WHAT TO WORK ON. Please copy, character for character, the stretch of rows from the very start through the line containing "Правда, после утверждения проекта планировки".

PROVIDED DATA.
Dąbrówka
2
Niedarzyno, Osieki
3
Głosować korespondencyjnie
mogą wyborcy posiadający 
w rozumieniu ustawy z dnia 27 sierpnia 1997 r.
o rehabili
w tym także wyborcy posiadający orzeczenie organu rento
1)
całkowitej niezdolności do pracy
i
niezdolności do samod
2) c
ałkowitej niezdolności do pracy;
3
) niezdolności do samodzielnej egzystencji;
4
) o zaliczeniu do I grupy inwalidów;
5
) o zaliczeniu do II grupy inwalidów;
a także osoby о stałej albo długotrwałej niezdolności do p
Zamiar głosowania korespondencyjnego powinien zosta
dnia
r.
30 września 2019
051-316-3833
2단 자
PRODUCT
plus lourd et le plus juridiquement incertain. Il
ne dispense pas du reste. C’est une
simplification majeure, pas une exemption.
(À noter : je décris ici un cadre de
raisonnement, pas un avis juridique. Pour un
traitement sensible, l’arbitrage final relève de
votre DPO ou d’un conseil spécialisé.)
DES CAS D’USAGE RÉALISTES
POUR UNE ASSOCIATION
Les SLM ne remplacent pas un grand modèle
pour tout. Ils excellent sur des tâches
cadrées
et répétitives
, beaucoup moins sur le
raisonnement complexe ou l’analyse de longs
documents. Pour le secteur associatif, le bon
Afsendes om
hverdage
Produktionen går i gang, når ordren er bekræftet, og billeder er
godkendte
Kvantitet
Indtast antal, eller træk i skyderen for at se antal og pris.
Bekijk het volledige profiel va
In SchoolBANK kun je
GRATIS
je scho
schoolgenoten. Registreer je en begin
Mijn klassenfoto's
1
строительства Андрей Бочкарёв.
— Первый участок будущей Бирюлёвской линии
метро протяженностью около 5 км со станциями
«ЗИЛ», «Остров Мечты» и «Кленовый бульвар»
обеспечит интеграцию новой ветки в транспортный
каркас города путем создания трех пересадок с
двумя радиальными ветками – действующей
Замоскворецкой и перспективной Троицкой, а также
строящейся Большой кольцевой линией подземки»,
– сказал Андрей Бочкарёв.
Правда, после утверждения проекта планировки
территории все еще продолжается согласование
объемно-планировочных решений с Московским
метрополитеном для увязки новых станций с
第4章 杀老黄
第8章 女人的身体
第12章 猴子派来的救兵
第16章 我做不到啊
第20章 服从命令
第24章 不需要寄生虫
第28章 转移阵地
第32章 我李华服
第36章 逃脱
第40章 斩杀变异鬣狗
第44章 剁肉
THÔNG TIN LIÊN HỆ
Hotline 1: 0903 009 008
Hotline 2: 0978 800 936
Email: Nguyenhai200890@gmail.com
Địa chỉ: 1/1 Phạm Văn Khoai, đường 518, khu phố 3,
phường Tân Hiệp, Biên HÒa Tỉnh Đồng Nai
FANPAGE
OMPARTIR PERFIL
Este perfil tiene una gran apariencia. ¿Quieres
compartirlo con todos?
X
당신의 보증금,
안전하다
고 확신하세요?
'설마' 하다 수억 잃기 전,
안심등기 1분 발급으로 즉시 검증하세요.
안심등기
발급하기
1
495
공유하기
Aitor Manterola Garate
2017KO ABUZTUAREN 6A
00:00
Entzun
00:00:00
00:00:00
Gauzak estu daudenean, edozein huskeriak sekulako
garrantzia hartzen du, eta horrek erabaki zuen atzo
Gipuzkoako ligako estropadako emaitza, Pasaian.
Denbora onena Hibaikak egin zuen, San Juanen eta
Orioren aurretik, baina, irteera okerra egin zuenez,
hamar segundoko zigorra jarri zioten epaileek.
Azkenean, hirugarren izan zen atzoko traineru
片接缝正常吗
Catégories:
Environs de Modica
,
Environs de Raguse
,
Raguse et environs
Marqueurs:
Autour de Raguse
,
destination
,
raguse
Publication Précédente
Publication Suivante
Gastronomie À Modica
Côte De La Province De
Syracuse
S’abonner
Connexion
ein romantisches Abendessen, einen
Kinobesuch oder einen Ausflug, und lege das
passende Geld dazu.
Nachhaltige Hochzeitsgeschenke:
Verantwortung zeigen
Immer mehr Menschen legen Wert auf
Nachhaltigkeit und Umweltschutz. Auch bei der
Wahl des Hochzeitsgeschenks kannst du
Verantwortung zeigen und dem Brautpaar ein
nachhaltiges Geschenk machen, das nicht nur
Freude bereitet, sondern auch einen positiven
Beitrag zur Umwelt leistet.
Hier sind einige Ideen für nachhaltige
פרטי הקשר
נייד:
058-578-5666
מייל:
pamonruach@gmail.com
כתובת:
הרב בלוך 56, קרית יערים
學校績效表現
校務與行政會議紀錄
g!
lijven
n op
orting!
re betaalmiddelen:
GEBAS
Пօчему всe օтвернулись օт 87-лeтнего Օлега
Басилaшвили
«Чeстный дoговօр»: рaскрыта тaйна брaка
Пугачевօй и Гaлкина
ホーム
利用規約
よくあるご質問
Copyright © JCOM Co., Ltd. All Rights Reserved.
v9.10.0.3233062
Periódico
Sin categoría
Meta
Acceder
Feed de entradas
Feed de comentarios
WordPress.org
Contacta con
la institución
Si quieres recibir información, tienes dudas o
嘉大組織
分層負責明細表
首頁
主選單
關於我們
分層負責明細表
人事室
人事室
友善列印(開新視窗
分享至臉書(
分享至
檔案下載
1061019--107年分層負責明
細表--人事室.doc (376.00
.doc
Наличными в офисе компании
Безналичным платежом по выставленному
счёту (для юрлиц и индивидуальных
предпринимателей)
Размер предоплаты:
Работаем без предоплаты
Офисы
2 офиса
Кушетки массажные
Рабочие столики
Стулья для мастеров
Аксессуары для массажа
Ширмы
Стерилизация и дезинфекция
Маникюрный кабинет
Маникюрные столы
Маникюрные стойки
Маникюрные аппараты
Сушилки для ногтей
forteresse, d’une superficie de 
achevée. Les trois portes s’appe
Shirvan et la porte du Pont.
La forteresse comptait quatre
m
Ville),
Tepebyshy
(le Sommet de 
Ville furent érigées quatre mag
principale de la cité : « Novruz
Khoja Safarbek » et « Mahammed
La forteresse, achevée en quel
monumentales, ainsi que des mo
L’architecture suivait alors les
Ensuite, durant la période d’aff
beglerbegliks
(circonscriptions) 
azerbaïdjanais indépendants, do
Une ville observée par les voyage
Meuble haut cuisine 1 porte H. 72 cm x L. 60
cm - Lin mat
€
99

EXPECTED ANSWER.
Dąbrówka
2
Niedarzyno, Osieki
3
Głosować korespondencyjnie
mogą wyborcy posiadający 
w rozumieniu ustawy z dnia 27 sierpnia 1997 r.
o rehabili
w tym także wyborcy posiadający orzeczenie organu rento
1)
całkowitej niezdolności do pracy
i
niezdolności do samod
2) c
ałkowitej niezdolności do pracy;
3
) niezdolności do samodzielnej egzystencji;
4
) o zaliczeniu do I grupy inwalidów;
5
) o zaliczeniu do II grupy inwalidów;
a także osoby о stałej albo długotrwałej niezdolności do p
Zamiar głosowania korespondencyjnego powinien zosta
dnia
r.
30 września 2019
051-316-3833
2단 자
PRODUCT
plus lourd et le plus juridiquement incertain. Il
ne dispense pas du reste. C’est une
simplification majeure, pas une exemption.
(À noter : je décris ici un cadre de
raisonnement, pas un avis juridique. Pour un
traitement sensible, l’arbitrage final relève de
votre DPO ou d’un conseil spécialisé.)
DES CAS D’USAGE RÉALISTES
POUR UNE ASSOCIATION
Les SLM ne remplacent pas un grand modèle
pour tout. Ils excellent sur des tâches
cadrées
et répétitives
, beaucoup moins sur le
raisonnement complexe ou l’analyse de longs
documents. Pour le secteur associatif, le bon
Afsendes om
hverdage
Produktionen går i gang, når ordren er bekræftet, og billeder er
godkendte
Kvantitet
Indtast antal, eller træk i skyderen for at se antal og pris.
Bekijk het volledige profiel va
In SchoolBANK kun je
GRATIS
je scho
schoolgenoten. Registreer je en begin
Mijn klassenfoto's
1
строительства Андрей Бочкарёв.
— Первый участок будущей Бирюлёвской линии
метро протяженностью около 5 км со станциями
«ЗИЛ», «Остров Мечты» и «Кленовый бульвар»
обеспечит интеграцию новой ветки в транспортный
каркас города путем создания трех пересадок с
двумя радиальными ветками – действующей
Замоскворецкой и перспективной Троицкой, а также
строящейся Большой кольцевой линией подземки»,
– сказал Андрей Бочкарёв.
Правда, после утверждения проекта планировки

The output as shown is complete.